Created 03-09-2017 12:55 PM
I would like to create a hive database. I thought every database is created under /apps/hive/warehouse/ but now i see that i can create a schema with the property "location". All tables under my database are 'External tables'. Is there a disadvantage if i create a database anyhwere else than /apps/hive/warehouse/?
Created 03-09-2017 09:21 PM
The directory for the database is mostly used to store table data, so there isn't a lot of difference if you are only going to use external tables. Is there any reason you want to use a different directory?
Created 03-16-2017 08:06 AM
Hi @sergey,
thanks for your answer. We have a usecase dependent directory structure where all data for a usecase is stored. The reason for that is the answer from @Ed Berezitsky. Every business unit has its own database with data stored in the usecase folder. So in my opinion it is better to have a external database because all data is stored external rather than having an internal database without any underlying tables.

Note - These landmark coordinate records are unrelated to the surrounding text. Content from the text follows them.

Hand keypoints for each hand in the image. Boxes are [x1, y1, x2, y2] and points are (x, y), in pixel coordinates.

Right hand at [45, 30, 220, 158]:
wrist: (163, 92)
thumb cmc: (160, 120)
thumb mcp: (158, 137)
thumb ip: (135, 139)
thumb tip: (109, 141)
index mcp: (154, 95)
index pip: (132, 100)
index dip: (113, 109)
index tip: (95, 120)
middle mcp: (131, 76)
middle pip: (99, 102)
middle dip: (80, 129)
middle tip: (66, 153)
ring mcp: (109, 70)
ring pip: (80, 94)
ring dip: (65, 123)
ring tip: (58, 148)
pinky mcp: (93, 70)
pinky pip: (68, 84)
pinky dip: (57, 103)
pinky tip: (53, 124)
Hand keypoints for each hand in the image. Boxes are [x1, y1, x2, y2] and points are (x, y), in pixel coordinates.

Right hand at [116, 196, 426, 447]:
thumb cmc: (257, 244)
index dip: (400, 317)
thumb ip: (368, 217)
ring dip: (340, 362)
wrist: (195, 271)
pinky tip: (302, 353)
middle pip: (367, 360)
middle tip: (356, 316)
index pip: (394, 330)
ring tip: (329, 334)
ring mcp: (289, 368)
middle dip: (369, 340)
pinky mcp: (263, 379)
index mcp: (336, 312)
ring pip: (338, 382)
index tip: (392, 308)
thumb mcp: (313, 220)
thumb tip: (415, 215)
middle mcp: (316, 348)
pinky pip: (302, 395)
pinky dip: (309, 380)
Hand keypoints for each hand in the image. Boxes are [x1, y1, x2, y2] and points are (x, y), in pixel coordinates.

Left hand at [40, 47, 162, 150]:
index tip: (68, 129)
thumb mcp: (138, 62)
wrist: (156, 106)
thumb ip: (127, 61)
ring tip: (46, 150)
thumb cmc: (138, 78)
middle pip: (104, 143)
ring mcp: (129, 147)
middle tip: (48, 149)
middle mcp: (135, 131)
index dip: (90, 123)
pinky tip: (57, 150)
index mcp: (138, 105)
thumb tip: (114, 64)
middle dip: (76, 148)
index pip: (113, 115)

What do you think about that?
Created 03-10-2017 02:27 PM
It's not about "better". Technically, there is no difference. But in a lot of companies, there are naming conventions for dirs, so you have to create DB in locations as per requirements. Also, it's a bit easier to manage security policies based on some structure of dirs instead of having flattened dirs in save location.
Created 03-10-2017 03:36 PM
Hi @Florian Rabl. There is a very good discussion on internal and external tables - and what happens when you do or don't specify a location. It's located here - give it a look.

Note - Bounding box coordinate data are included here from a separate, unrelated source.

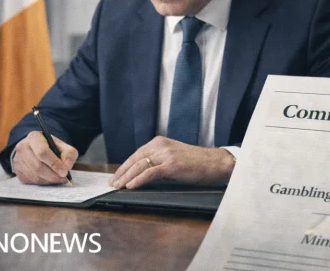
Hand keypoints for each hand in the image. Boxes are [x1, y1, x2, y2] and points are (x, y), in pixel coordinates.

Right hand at [12, 131, 77, 184]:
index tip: (65, 172)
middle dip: (53, 175)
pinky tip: (50, 178)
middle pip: (38, 166)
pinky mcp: (17, 171)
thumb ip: (69, 154)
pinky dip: (44, 182)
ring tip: (59, 178)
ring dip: (49, 180)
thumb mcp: (63, 146)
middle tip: (64, 178)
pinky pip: (32, 181)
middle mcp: (22, 148)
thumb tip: (66, 167)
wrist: (37, 149)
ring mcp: (18, 160)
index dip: (54, 163)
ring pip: (35, 176)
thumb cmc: (51, 147)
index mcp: (34, 137)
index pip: (42, 152)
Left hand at [109, 136, 235, 188]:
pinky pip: (150, 172)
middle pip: (135, 159)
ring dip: (127, 177)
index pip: (137, 154)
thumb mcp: (174, 157)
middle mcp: (161, 145)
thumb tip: (143, 173)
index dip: (125, 166)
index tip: (117, 176)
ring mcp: (166, 154)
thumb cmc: (197, 163)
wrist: (216, 163)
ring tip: (118, 186)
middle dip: (122, 172)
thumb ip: (159, 160)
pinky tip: (131, 186)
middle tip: (113, 183)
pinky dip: (139, 179)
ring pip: (140, 165)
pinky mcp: (172, 165)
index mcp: (160, 142)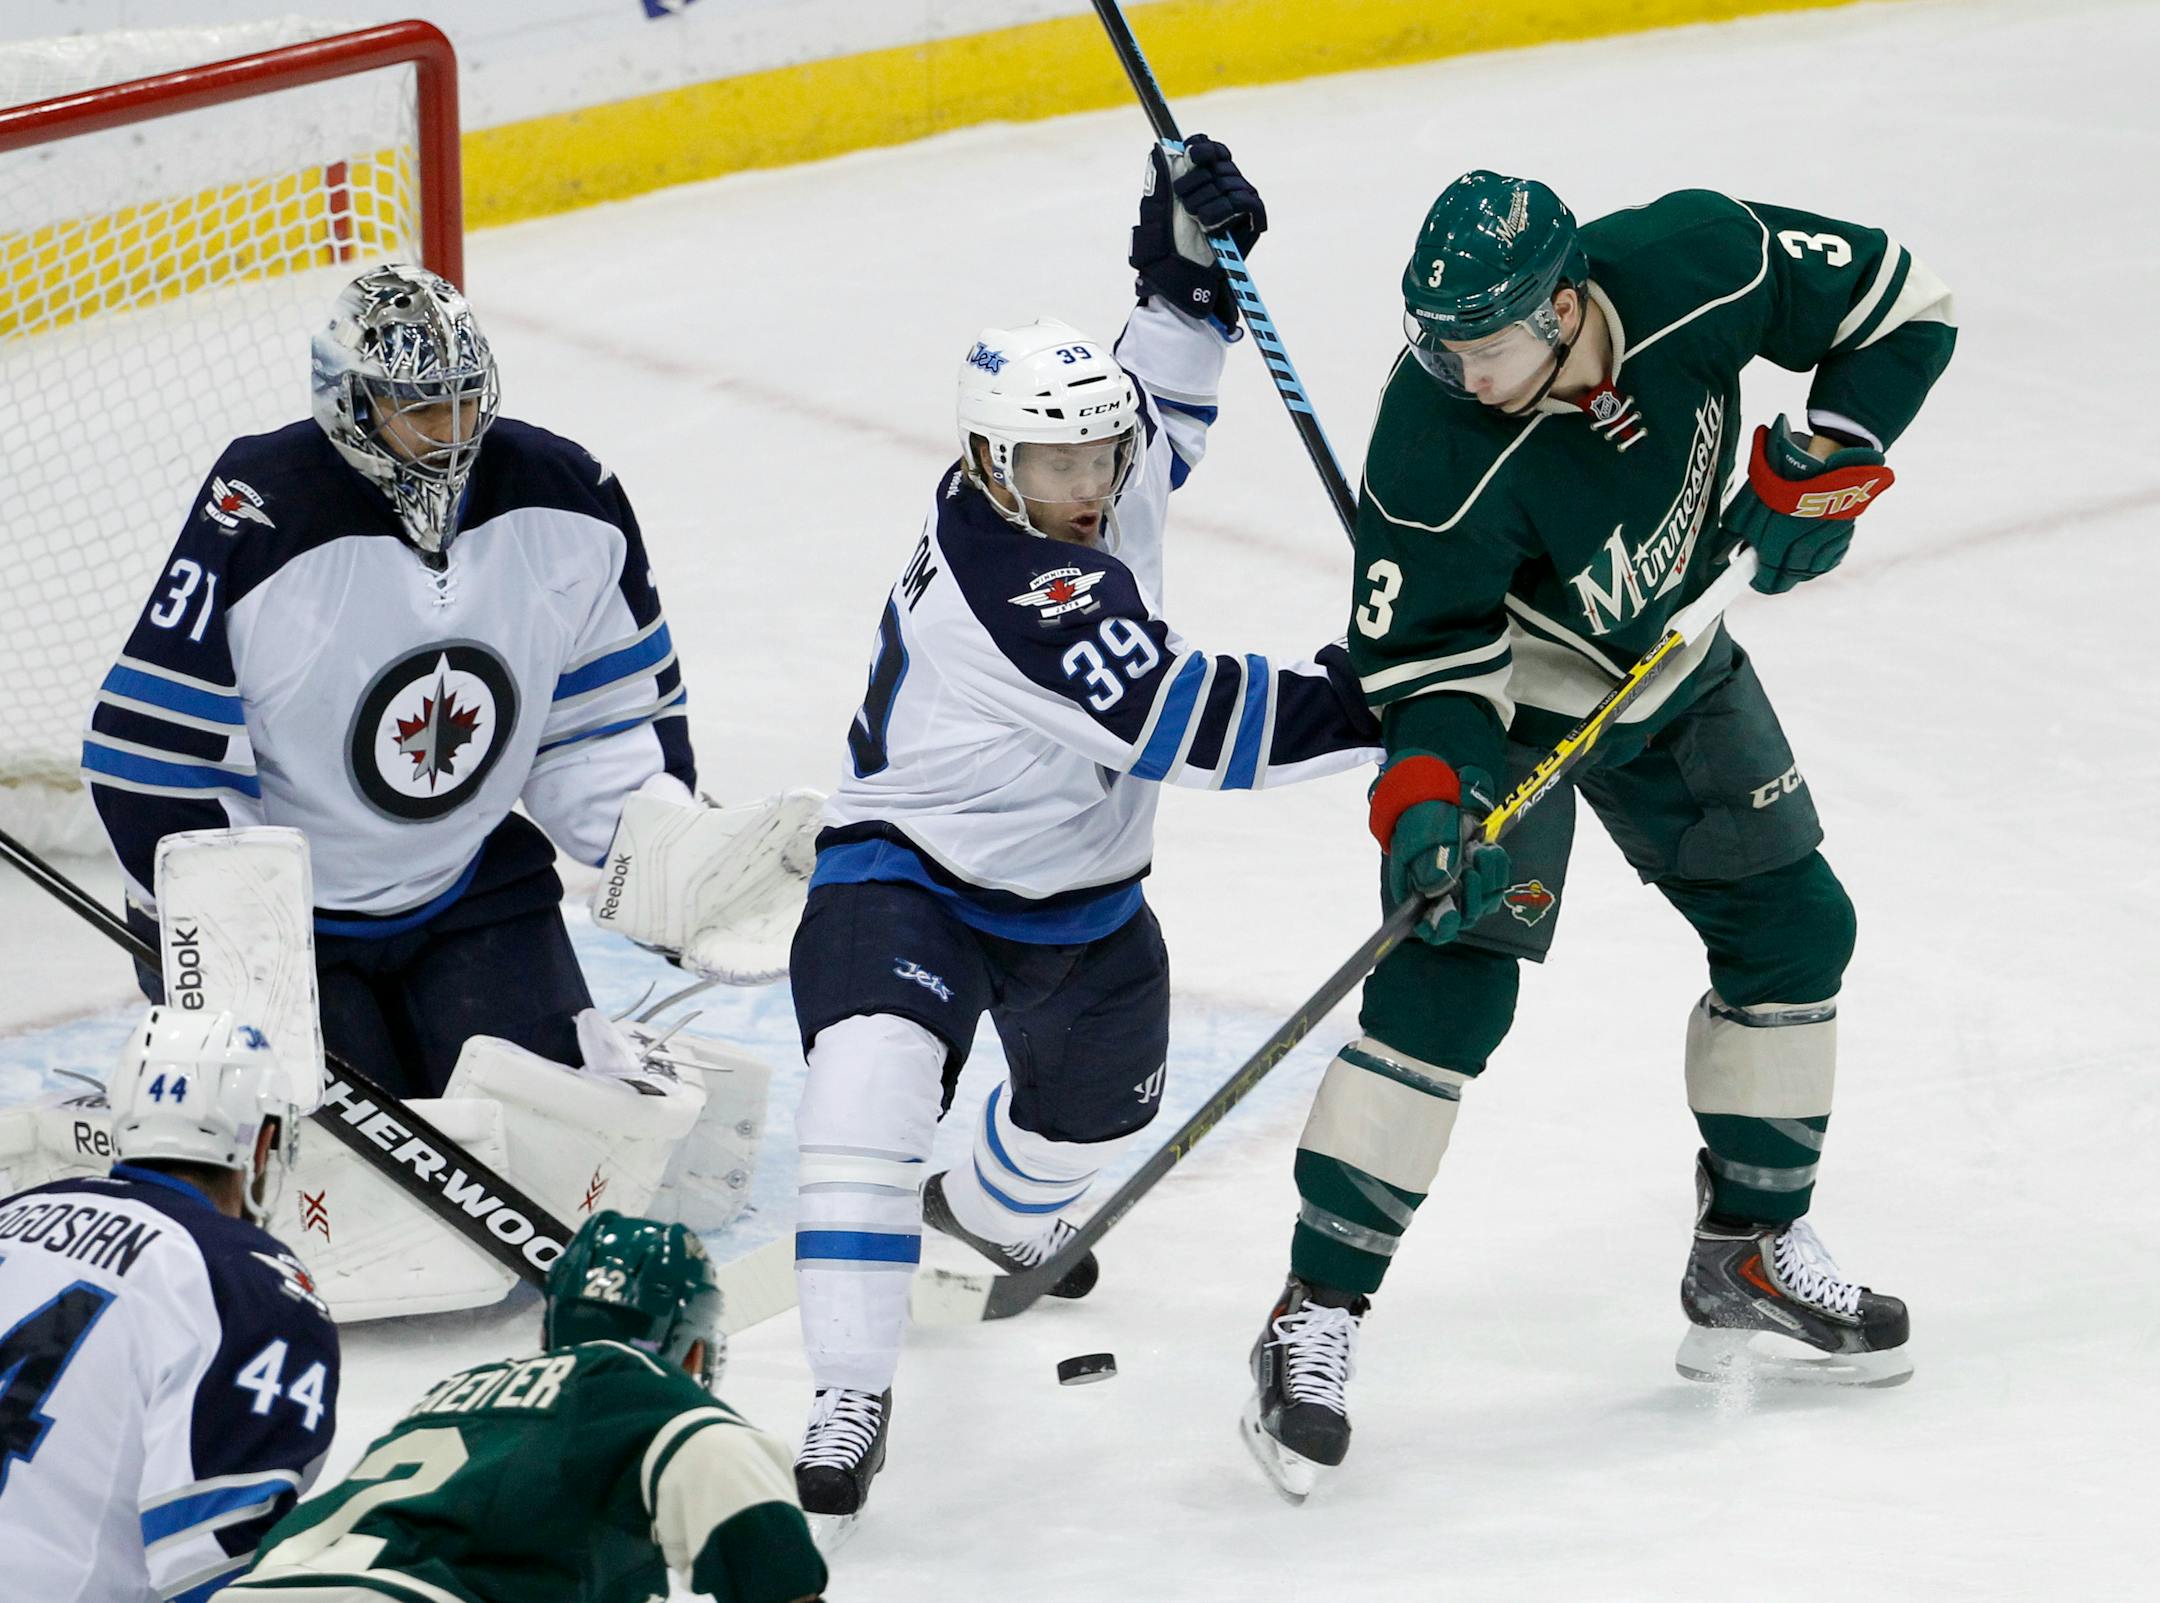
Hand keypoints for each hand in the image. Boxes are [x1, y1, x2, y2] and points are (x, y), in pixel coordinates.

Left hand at [1129, 134, 1266, 327]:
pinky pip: (1245, 201)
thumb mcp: (1157, 207)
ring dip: (1207, 200)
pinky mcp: (1253, 219)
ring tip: (1195, 220)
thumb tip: (1159, 147)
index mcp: (1203, 178)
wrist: (1178, 275)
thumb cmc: (1166, 244)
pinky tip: (1209, 224)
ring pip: (1230, 181)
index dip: (1202, 148)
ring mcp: (1240, 201)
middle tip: (1185, 205)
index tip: (1190, 156)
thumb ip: (1160, 177)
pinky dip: (1225, 210)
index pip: (1210, 149)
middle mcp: (1224, 185)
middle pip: (1219, 163)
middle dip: (1198, 181)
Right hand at [1367, 751, 1510, 944]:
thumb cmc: (1421, 816)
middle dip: (1472, 896)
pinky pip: (1498, 885)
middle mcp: (1441, 895)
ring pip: (1484, 903)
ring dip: (1488, 880)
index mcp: (1417, 893)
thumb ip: (1431, 864)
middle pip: (1463, 917)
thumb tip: (1440, 890)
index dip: (1440, 927)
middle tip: (1471, 870)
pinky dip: (1498, 870)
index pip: (1429, 927)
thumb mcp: (1422, 837)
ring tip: (1481, 852)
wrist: (1436, 793)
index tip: (1450, 912)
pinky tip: (1490, 851)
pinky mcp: (1482, 876)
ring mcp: (1463, 886)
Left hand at [1723, 415, 1895, 593]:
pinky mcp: (1845, 531)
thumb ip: (1731, 535)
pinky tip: (1812, 547)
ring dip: (1799, 567)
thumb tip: (1718, 557)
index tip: (1752, 578)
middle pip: (1790, 579)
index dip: (1759, 583)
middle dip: (1778, 577)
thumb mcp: (1746, 504)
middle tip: (1768, 567)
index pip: (1767, 582)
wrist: (1823, 454)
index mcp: (1777, 545)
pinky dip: (1821, 556)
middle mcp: (1804, 549)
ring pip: (1812, 570)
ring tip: (1789, 554)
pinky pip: (1832, 555)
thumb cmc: (1779, 477)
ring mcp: (1827, 542)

https://community.hortonworks.com/questions/63991/hive-location.html
My personal opinion is that only Internal tables should be stored in /apps/hive/warehouse, and that external tables should always be stored in a different location. But there is no hard & fast rule - I only favor that because it marks a clear line where internal and external tables are stored, and makes it easy to know just by looking at the filesystem if a table is internal or external.
Also don't forget that internal and external table data is treated differently when you issue a 'DROP TABLE' statement: HDFS data corresponding to the internal table is deleted, while HDFS data corresponding to the External table is not deleted. So external table data (in /apps/hive/warehouse) would not be deleted, and ends up being a 'straggler' in the filesystem when you drop other Internal tables or databases.
Created 03-10-2017 11:42 PM
There are also some restrictions, for example the target for the CTAS command (CREATE TABLE t1 AS SELECT ...) cannot be an external table. And Ranger plugin for Hive works best on managed (non-external) tables. I usually use external tables for raw data which can land anywhere on HDFS, and then create managed ORC tables from external ones.